What is needed → In the listing below, print exactly the lines between the line holding "index tip: (238, 183)" and the line holding "index tip: (264, 167)", inclusive, and no more.

Data for review →
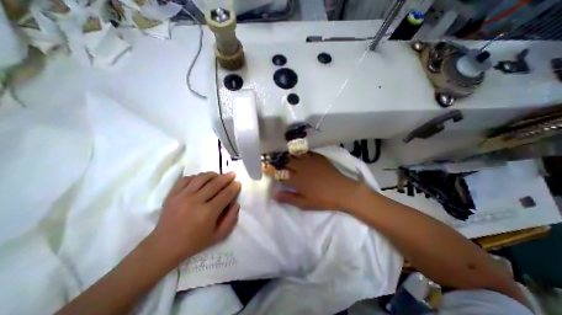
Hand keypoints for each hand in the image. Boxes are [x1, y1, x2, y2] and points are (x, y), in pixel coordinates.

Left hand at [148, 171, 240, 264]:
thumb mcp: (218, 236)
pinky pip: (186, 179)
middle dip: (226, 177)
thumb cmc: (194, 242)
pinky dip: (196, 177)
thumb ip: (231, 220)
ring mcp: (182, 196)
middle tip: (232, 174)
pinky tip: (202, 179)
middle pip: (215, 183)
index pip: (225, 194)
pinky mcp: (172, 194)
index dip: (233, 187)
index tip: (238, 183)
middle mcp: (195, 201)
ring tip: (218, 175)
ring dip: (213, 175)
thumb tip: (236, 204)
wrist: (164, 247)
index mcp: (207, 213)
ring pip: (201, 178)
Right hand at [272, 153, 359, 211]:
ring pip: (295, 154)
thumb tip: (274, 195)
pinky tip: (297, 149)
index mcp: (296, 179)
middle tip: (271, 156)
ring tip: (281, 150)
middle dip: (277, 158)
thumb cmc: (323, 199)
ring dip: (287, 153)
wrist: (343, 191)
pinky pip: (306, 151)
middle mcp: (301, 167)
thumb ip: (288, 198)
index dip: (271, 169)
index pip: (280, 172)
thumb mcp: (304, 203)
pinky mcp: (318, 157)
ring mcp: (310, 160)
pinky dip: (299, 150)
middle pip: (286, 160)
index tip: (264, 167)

...

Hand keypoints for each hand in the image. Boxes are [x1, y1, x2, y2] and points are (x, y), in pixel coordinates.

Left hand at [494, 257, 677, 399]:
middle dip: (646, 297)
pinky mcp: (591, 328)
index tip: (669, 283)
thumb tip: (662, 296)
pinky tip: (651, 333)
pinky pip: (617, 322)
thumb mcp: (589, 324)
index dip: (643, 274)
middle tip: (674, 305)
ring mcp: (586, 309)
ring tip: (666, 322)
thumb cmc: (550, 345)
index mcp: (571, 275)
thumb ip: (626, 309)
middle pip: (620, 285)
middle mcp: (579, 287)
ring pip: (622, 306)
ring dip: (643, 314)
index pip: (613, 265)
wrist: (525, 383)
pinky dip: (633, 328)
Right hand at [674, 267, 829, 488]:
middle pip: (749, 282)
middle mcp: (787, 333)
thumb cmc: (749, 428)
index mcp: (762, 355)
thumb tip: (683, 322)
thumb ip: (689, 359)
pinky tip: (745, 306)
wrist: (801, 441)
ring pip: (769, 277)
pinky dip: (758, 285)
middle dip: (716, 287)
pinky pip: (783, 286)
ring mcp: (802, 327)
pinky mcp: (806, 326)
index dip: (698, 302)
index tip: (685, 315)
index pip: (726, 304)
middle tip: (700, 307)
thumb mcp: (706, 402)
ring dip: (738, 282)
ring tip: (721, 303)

Result of the task →
index tip: (238, 183)
middle mcp: (195, 201)
ring tip: (218, 175)
ring dip: (213, 175)
thumb tip: (236, 204)
wrist: (164, 247)
index mcp: (207, 213)
ring pip: (201, 178)
Right hand at [272, 153, 359, 211]:
ring pip: (295, 154)
thumb tip: (274, 195)
pinky tip: (297, 149)
index mcp: (296, 179)
middle tip: (271, 156)
ring tip: (281, 150)
middle dip: (277, 158)
thumb cmc: (323, 199)
ring dip: (287, 153)
wrist: (343, 191)
pinky pip: (306, 151)
middle mcp: (301, 167)
thumb ip: (288, 198)
index dip: (271, 169)
index pip: (280, 172)
thumb mcp: (304, 203)
pinky mcp: (318, 157)
ring mcp: (310, 160)
pinky dip: (299, 150)
middle pip: (286, 160)
index tip: (264, 167)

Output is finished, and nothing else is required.